During the week of March 25, 2026, four major institutions—Moody's Analytics, Goldman Sachs, JPMorgan, and EY-Parthenon—simultaneously raised the probability of a U.S. recession in the next 12 months to over 30%, with Moody's giving the highest reading at 48.6%. The convergence of these forecasts, using different methodologies, signals growing pessimism about the U.S. economy, with the oil crisis emerging as the core trigger.

1. Four Institutions’ Recession Forecasts: Synchronous Upward Adjustments

All four institutions have sharply raised their recession probability forecasts in a short period, reflecting unusual market anxiety:

• Moody's Analytics: 48.6% (up from 15% in December 2024), with expectations of exceeding 50% in the next round of calculations—nearly three times the normal baseline (15%-20%).

• Goldman Sachs: 30% (up from 15% in December 2024), with rare bi-weekly adjustments. It also raised PCE inflation forecast to 3.1%, lowered full-year GDP growth to 2.1%, and delayed the first rate cut to September.

• JPMorgan: 35%, while lowering the S&P 500 year-end target to 7200 points (6000 points in extreme scenarios).

• EY-Parthenon: 40%, defining the current situation as "multidimensional disruption" affecting crude supply, refining, LNG infrastructure, and fertilizer chains.

2. Core Trigger: The 2026 Oil Crisis

The common variable behind all forecasts is the surge in oil prices, triggered by the U.S. strike on Iran on February 28:

• Brent crude soared from ~$70/barrel to $102.22 on March 25, peaking at $115—breaking $100 for the first time in four years.

• The Strait of Hormuz, which carries 20% of global seaborne oil trade (20 million barrels/day), saw Gulf oil production cut by at least 10 million barrels/day—called the "largest global energy supply disturbance since the 1970s" by the IEA.

3. Historical Precedent: Oil Price Shocks and Recessions

J.P. Morgan research shows that 4 out of 5 major oil price shocks since the 1970s have led to recessions:

• 1973 (Yom Kippur War): 300% oil price surge → U.S. recession in November.

• 1979 (Iranian Revolution): Doubled oil prices → recession in January 1980.

• 1990 (Gulf War): 180% oil price rise → immediate recession.

• 2002-2008 (supercycle): 592% oil price increase → global financial crisis.

Though the current 80% oil price increase is the smallest of the five, the supply disruption scale is the largest.
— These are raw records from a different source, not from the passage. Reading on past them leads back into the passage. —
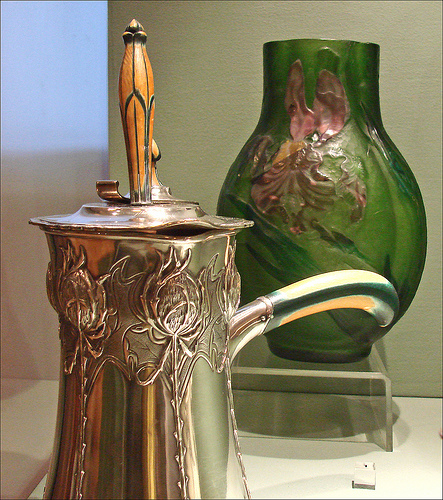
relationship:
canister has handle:
[29, 15, 400, 499] [114, 17, 166, 207]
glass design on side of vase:
[255, 48, 371, 240] [217, 36, 431, 366]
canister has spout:
[29, 15, 400, 499] [230, 256, 400, 364]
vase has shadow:
[217, 36, 431, 366] [231, 374, 400, 444]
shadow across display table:
[231, 374, 400, 444] [2, 369, 442, 499]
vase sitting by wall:
[217, 36, 431, 366] [105, 2, 440, 408]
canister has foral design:
[29, 15, 400, 499] [120, 245, 219, 499]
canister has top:
[29, 15, 400, 499] [34, 201, 258, 242]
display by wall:
[217, 337, 401, 451] [105, 2, 440, 408]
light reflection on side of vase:
[300, 115, 367, 187] [217, 36, 431, 366]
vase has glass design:
[217, 36, 431, 366] [255, 48, 371, 240]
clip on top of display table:
[349, 470, 375, 493] [2, 369, 442, 499]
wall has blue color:
[1, 1, 108, 500] [2, 2, 119, 154]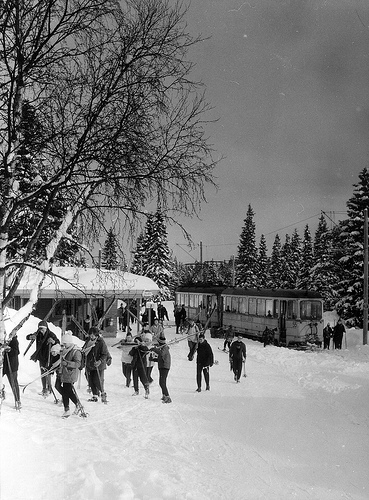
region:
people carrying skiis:
[24, 296, 262, 421]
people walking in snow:
[34, 309, 237, 411]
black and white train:
[167, 277, 331, 362]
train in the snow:
[171, 273, 340, 362]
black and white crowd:
[24, 317, 246, 413]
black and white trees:
[240, 199, 367, 304]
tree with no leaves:
[19, 35, 208, 210]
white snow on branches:
[0, 143, 94, 249]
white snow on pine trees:
[216, 203, 358, 302]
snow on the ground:
[173, 404, 360, 486]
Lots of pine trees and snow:
[108, 201, 364, 316]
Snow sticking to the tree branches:
[5, 190, 104, 349]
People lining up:
[13, 311, 250, 419]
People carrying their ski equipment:
[15, 290, 259, 423]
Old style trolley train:
[166, 268, 346, 367]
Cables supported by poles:
[176, 205, 349, 268]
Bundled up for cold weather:
[7, 307, 258, 426]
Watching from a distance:
[252, 290, 361, 364]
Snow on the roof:
[54, 252, 167, 300]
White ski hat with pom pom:
[58, 322, 81, 357]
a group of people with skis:
[0, 283, 251, 408]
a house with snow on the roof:
[0, 264, 160, 340]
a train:
[166, 281, 326, 353]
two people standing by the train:
[323, 317, 346, 353]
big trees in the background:
[184, 170, 365, 321]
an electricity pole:
[358, 211, 368, 341]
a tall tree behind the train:
[236, 201, 259, 290]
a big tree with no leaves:
[0, 9, 208, 341]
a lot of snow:
[14, 334, 364, 498]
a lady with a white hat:
[59, 328, 86, 418]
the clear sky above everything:
[177, 2, 358, 245]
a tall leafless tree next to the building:
[1, 0, 205, 296]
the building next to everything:
[15, 259, 158, 333]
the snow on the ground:
[6, 318, 361, 498]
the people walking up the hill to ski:
[10, 317, 259, 423]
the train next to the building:
[173, 282, 325, 348]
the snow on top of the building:
[3, 256, 156, 289]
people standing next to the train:
[321, 320, 344, 347]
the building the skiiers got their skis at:
[34, 300, 116, 335]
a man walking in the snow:
[193, 328, 211, 389]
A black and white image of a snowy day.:
[1, 3, 364, 494]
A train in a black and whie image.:
[162, 259, 341, 346]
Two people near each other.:
[184, 325, 257, 399]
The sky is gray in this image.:
[235, 78, 336, 185]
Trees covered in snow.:
[220, 188, 366, 279]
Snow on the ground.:
[142, 407, 357, 482]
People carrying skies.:
[7, 310, 185, 420]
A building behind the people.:
[2, 240, 167, 412]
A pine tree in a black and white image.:
[226, 184, 258, 282]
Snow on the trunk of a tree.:
[0, 171, 120, 337]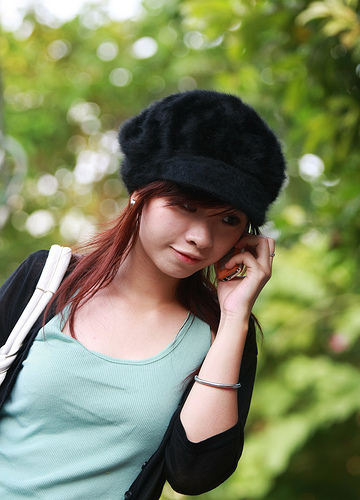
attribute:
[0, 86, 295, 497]
girl — young, asian, attractive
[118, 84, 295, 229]
hat — black, furry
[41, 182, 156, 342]
hair — red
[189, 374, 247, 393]
bracelet — silver, metal, gray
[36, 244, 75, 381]
strap — white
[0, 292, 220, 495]
shirt — turquoise, green, blue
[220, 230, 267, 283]
cellphone — orange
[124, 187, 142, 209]
earring — diamond, gold, silver, bright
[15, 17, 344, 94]
trees — green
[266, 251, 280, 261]
ring — silver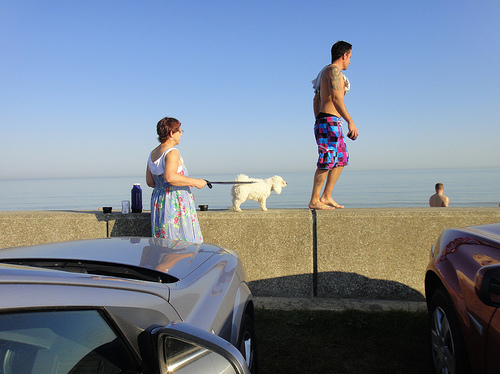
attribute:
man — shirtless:
[309, 41, 357, 208]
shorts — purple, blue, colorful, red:
[315, 113, 348, 170]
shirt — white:
[313, 69, 349, 94]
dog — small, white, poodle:
[231, 174, 287, 211]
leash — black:
[204, 177, 257, 189]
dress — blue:
[149, 146, 204, 244]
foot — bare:
[308, 199, 335, 210]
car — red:
[424, 223, 499, 372]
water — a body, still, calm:
[1, 166, 498, 212]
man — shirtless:
[430, 182, 449, 207]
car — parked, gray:
[0, 236, 254, 374]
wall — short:
[3, 205, 499, 298]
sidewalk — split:
[253, 295, 428, 326]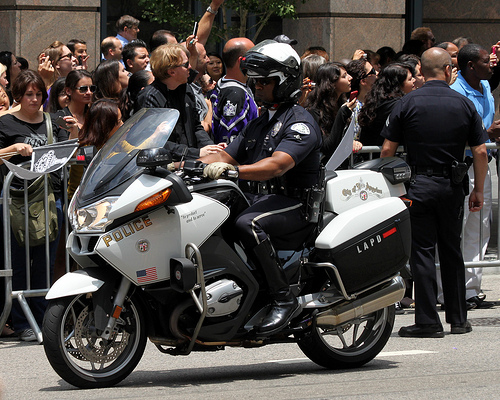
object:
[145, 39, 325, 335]
officer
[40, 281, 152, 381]
front tire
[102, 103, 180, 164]
windshield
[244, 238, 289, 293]
knee-high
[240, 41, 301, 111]
black and white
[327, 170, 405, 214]
cargo box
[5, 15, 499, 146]
crowd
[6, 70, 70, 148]
people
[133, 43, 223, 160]
man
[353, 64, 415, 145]
woman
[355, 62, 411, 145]
black hair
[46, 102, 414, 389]
bike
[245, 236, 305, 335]
black boots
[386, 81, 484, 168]
black shirt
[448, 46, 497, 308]
man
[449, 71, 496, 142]
blue shirt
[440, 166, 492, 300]
white pants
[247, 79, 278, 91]
dark sunglasses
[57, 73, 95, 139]
woman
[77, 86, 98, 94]
dark sunglasses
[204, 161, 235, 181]
beige gloves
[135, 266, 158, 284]
american flag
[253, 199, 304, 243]
white stripe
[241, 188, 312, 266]
pants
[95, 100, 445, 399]
road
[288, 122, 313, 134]
patch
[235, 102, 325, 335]
uniform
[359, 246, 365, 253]
white letters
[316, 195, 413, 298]
black case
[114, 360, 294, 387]
shadow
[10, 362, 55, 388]
pavement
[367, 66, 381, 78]
sun glasses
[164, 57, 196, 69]
sunglasses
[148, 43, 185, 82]
hair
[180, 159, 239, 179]
handlebar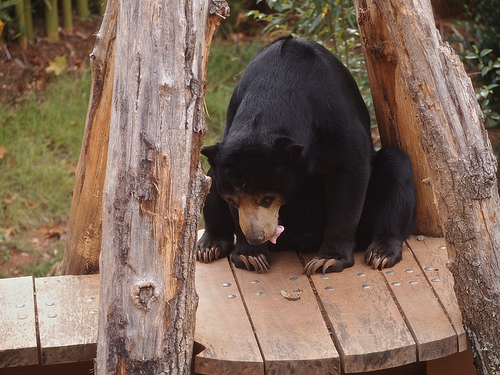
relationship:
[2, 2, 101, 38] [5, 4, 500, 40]
bamboo on background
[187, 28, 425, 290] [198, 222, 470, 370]
bear sitting on wood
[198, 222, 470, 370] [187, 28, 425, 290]
planks under bear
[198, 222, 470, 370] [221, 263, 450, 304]
wood has metal bolts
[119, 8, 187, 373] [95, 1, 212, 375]
bark on log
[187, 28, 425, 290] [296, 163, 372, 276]
bear has back leg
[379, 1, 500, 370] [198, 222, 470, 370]
trunk curving over platform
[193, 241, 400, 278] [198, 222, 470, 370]
nails in platform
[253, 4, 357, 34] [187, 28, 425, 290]
bush behind bear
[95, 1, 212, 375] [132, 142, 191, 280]
log has marks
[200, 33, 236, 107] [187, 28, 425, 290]
grass behind bear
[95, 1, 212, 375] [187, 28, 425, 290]
log next to bear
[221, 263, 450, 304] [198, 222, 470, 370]
studs on wood slat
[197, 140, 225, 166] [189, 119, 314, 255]
ear on head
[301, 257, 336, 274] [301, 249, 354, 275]
nails on paw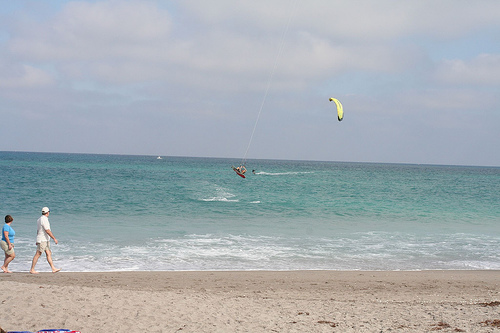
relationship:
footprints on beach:
[314, 317, 338, 326] [1, 247, 498, 329]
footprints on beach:
[481, 298, 498, 308] [1, 247, 498, 329]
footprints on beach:
[483, 317, 498, 326] [1, 247, 498, 329]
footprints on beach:
[433, 320, 453, 329] [1, 247, 498, 329]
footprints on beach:
[450, 327, 465, 331] [1, 247, 498, 329]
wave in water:
[189, 181, 261, 206] [1, 148, 497, 274]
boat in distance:
[155, 147, 170, 164] [2, 5, 498, 259]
J.P. Morgan estimates a 10% sustained oil price rise drags U.S. GDP by 15-20 basis points.

4. BlackRock CEO’s Extreme Scenarios

BlackRock CEO Larry Fink (over $10 trillion in assets) outlined two extreme outcomes with no middle ground:

• Optimistic: Iran re-engages in global trade, oil supply restores, oil prices drop to $40/barrel, and global growth resumes.

• Pessimistic: Conflict persists, Strait of Hormuz blocked for years, oil prices stay above $100 (even ~$150), triggering a global recession—with knock-on effects on agriculture and fertilizers (linked to natural gas).

Fink ruled out a 2008-style systemic financial crisis, citing stronger capital adequacy of financial institutions.

5. Consensus Impact and Economic Warning Signs

The four institutions’ converging forecasts (using different methods) have broader economic impacts: businesses delay investments, consumers tighten spending, and these behaviors further suppress economic indicators.

Key warning signs include: U.S. Consumer Sentiment Index dropping to 55.5 (2nd percentile historically); 92,000 nonfarm jobs lost in February (vs. expected 60,000 gain); 330,000 federal government jobs cut since October 2024 (11% decrease).

Moody’s Zandi noted that a Q2 average oil price of ~$125/barrel would push the U.S. into recession—with Brent currently at $102, there is still $23 to reach this threshold.

Conclusion

Wall Street’s collective bearish stance in 2026 centers on the oil crisis and its spillover effects. While the recession forecasts are not definitive, the synchronous upward adjustments by four major institutions, combined with worsening economic indicators and historical precedents, highlight the growing risk of a U.S. recession—with the oil price trajectory being the key determining factor.